Un piège fréquent : choisir la couleur d'après la photo du fabricant, prise sur fond blanc en lumière de studio. Un « gris clair » sur packshot peut virer au taupe dans un salon éclairé au chaud. Quand l'écart de teinte compte pour vous, fiez-vous aux dimensions et à la description écrite plutôt qu'à la nuance perçue à l'écran — nos fiches produit indiquent le coloris exact annoncé par le fabricant.

Trois erreurs à éviter

  1. Choisir la couleur avant la taille. C'est l'erreur la plus coûteuse. Un modèle à la bonne teinte mais trop petit ou instable ne sera pas utilisé, et la couleur n'y changera rien. Décidez d'abord la hauteur et la largeur des plateformes — et le budget, que combien coûte un arbre à chat aide à situer —, puis choisissez la teinte parmi ce qui reste.
  2. Assortir l'arbre au chat. Un arbre gris pour un chat gris est joli sur le papier, et c'est précisément la combinaison où le chat disparaît visuellement sur son perchoir. Sans conséquence pratique, mais souvent décevant.
  3. Prendre du blanc dans un foyer à plusieurs chats. Deux ou trois chats sur la même structure, ce sont trois fois plus de poils et de passages. Le blanc tient rarement plus d'une saison sans paraître fatigué.

Et si la couleur ne va plus ?

Bonne nouvelle : sur beaucoup de modèles, ce qui se voit le plus — coussins, hamacs, housses de plateforme — est amovible. Changer les textiles suffit souvent à rafraîchir complètement l'aspect d'un arbre dont la structure est encore saine, pour une fraction du prix d'un modèle neuf. C'est aussi la raison pour laquelle le déhoussable est un meilleur critère d'achat que la teinte elle-même : la couleur d'un textile lavable se maintient, celle d'un coussin cousu se dégrade et ne se rattrape pas.

Questions fréquentes

Les chats voient-ils les couleurs ?

Partiellement. Le chat distingue bien les bleus et les jaunes-verts, mais perçoit mal le rouge, qu'il voit comme un gris brunâtre. Sa vision privilégie le mouvement et la luminosité plutôt que la teinte. La couleur d'un arbre à chat est donc un choix humain : le chat, lui, juge la hauteur, la stabilité et la matière à griffer.

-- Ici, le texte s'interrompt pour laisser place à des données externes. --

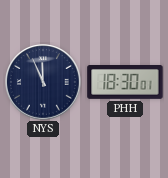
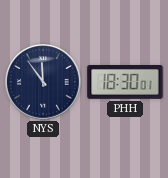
NYS: 11:56 -> 11:54
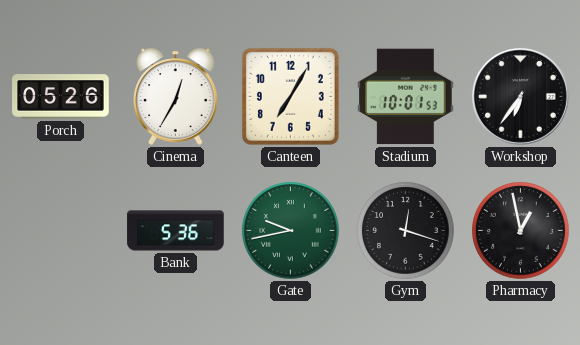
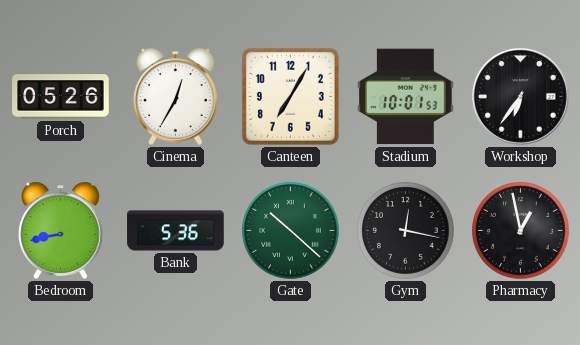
Bedroom: none -> 8:43
Gate: 9:43 -> 10:22
Gym: 12:18 -> 12:17
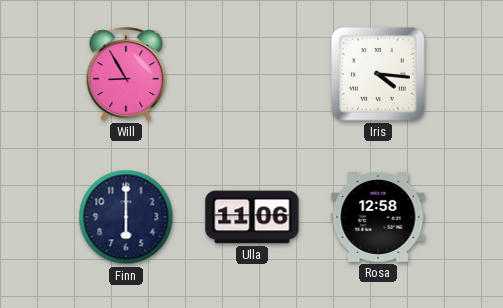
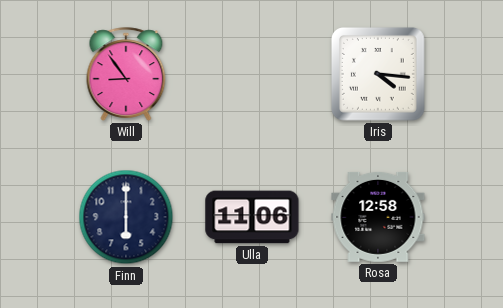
Will: 8:55 -> 8:54
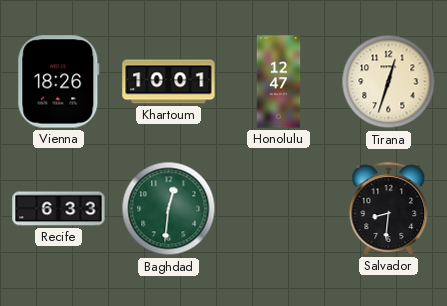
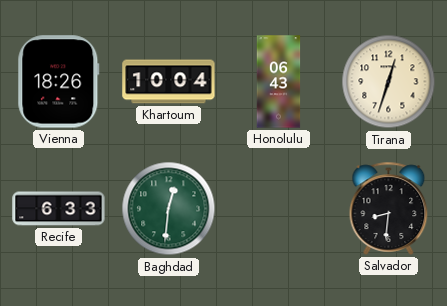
Khartoum: 10:01 -> 10:04
Honolulu: 12:47 -> 06:43
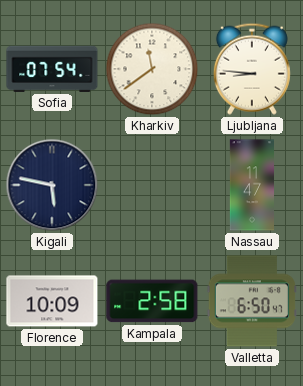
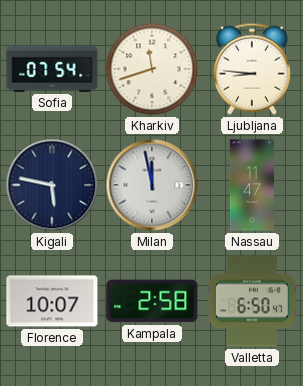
Kharkiv: 11:39 -> 11:42
Milan: none -> 11:58
Florence: 10:09 -> 10:07
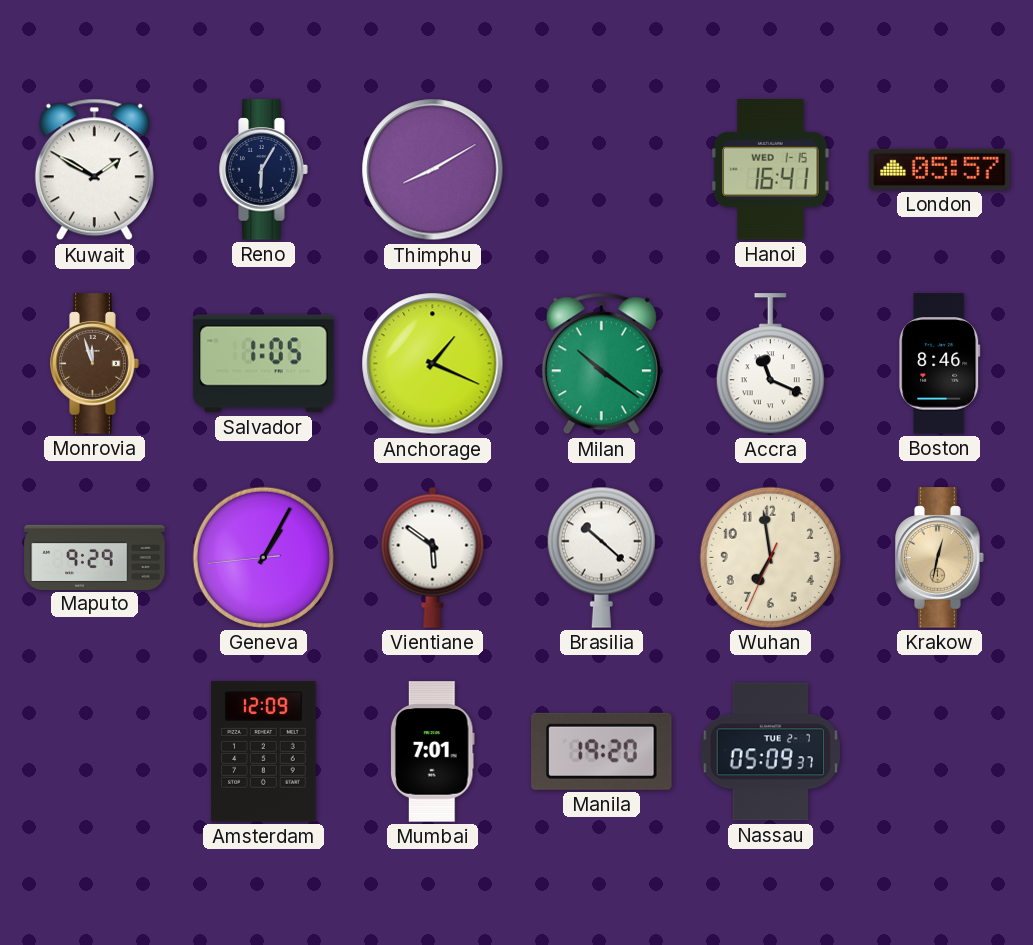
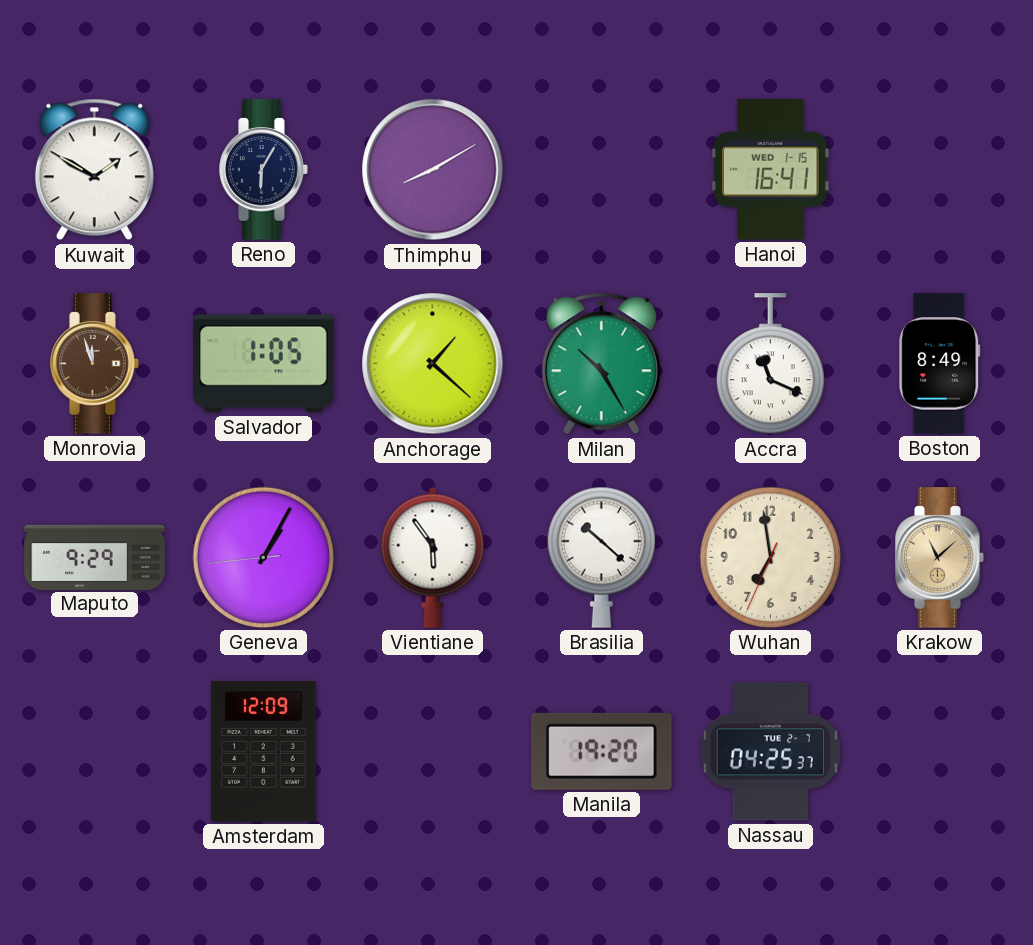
London: 05:57 -> none
Anchorage: 1:19 -> 1:22
Milan: 10:21 -> 10:25
Boston: 8:46 -> 8:49
Vientiane: 5:51 -> 5:54
Krakow: 12:32 -> 11:08
Mumbai: 7:01 -> none
Nassau: 05:09 -> 04:25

Quelle couleur d'arbre à chat salit le moins ?

Le gris moyen, sans hésitation : il ne trahit ni les poils clairs ni les poils foncés et masque bien les traces d'usage. Le beige vient ensuite. Le blanc et le noir sont les deux teintes les plus exigeantes, chacune montrant les poils de la couleur opposée.

Faut-il assortir l'arbre à chat au reste du mobilier ?

Ce n'est pas obligatoire, mais l'accorder au mur qui se trouve derrière lui a beaucoup plus d'effet que de l'accorder au canapé. Une teinte proche de celle du mur fait disparaître visuellement un meuble de deux mètres, ce qui est précieux dans un petit salon.

Peut-on repeindre ou teindre un arbre à chat ?

Ce n'est pas conseillé sur les parties que le chat touche : peintures et teintures apportent une odeur et des composés que le chat ingère en se léchant après contact. Passez plutôt par les textiles amovibles, coussins et hamacs, qui se remplacent sans risque et changent l'aspect général.

Le coloris reçu correspond-il exactement à la photo ?

De légères variations sont normales : les visuels sont des packshots réalisés en lumière de studio, et le rendu dépend aussi de votre écran. C'est indiqué sur les fiches concernées. Fiez-vous au coloris annoncé en texte et aux dimensions, qui, eux, ne varient pas.